### Data shown
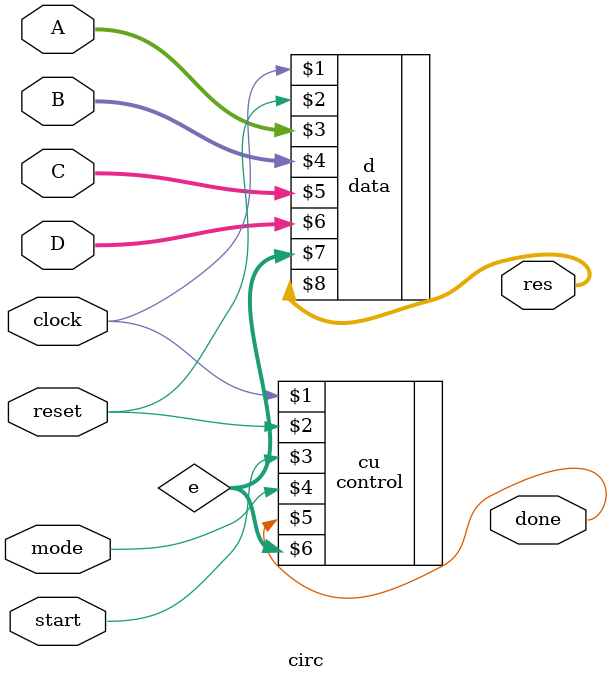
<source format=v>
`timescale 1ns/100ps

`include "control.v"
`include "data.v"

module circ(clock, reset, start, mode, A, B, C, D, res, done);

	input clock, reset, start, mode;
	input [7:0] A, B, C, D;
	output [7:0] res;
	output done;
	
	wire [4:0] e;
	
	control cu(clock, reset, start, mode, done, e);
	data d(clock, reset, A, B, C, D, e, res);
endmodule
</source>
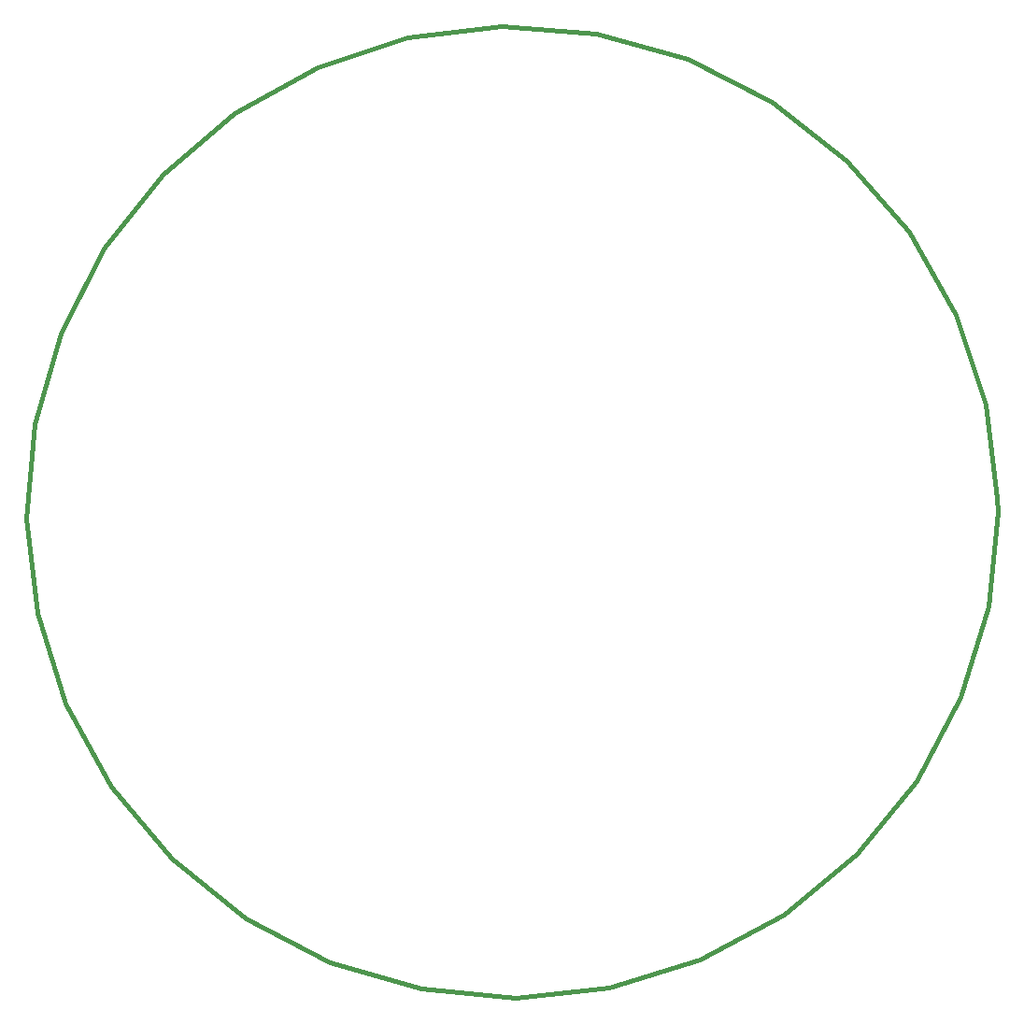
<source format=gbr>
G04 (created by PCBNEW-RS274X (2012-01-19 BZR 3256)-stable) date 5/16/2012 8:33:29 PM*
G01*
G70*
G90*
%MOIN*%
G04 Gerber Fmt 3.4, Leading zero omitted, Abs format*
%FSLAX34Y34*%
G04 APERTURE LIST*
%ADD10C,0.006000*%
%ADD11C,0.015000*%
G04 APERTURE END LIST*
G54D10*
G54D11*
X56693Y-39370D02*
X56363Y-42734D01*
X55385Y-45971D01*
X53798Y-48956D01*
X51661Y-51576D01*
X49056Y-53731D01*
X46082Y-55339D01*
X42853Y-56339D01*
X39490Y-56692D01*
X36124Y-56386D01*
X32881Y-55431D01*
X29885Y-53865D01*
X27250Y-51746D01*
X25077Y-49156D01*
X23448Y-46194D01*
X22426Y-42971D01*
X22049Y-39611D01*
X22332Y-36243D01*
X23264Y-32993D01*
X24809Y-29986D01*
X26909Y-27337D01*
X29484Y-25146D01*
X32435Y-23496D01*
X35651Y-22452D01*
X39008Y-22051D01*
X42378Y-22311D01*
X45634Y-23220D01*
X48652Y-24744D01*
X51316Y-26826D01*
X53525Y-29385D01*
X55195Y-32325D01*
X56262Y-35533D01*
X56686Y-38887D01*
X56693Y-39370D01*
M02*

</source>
---
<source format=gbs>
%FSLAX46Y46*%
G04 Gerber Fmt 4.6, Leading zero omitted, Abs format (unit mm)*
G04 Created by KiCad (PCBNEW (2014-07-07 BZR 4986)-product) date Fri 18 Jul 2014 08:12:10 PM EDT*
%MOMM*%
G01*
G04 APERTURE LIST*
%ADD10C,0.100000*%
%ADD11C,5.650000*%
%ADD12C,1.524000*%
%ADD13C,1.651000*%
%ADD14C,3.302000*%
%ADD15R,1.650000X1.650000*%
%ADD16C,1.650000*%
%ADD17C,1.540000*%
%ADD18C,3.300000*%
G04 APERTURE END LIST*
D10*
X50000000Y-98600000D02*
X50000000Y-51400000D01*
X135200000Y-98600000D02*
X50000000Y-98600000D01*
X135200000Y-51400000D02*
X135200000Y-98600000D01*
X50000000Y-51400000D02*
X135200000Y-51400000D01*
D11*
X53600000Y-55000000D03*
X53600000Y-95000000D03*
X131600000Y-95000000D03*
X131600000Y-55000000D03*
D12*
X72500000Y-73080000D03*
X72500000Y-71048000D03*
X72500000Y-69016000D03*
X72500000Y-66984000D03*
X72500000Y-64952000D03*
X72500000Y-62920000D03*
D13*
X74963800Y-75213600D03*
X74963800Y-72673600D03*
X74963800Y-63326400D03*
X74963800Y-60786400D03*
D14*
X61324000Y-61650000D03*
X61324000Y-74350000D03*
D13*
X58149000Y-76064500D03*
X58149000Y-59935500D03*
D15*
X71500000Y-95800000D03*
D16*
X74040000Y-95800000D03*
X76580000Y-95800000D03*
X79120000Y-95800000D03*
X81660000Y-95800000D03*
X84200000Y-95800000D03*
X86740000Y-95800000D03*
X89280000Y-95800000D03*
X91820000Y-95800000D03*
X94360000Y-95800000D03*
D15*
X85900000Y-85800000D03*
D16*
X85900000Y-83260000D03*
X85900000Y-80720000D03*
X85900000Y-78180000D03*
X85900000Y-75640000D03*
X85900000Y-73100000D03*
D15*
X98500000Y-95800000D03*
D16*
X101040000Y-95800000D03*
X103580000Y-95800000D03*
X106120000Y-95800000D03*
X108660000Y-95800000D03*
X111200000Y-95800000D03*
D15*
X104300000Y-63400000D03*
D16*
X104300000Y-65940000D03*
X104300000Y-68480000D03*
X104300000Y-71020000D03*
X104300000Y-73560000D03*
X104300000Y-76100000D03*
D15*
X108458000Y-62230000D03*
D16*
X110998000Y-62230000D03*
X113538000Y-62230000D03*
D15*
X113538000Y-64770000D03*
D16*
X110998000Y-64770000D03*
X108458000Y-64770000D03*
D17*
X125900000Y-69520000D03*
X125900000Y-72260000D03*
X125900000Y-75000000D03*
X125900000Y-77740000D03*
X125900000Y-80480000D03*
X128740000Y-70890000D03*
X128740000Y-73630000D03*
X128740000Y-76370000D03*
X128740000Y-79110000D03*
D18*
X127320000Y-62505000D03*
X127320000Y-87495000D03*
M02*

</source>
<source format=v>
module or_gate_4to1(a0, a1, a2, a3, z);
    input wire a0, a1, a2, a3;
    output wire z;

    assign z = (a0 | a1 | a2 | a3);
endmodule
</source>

### Request
Copy out, from the material above, each line where the word "clock" is present.

### Reply to the exercise
module circ(clock, reset, start, mode, A, B, C, D, res, done);
	input clock, reset, start, mode;
	control cu(clock, reset, start, mode, done, e);
	data d(clock, reset, A, B, C, D, e, res);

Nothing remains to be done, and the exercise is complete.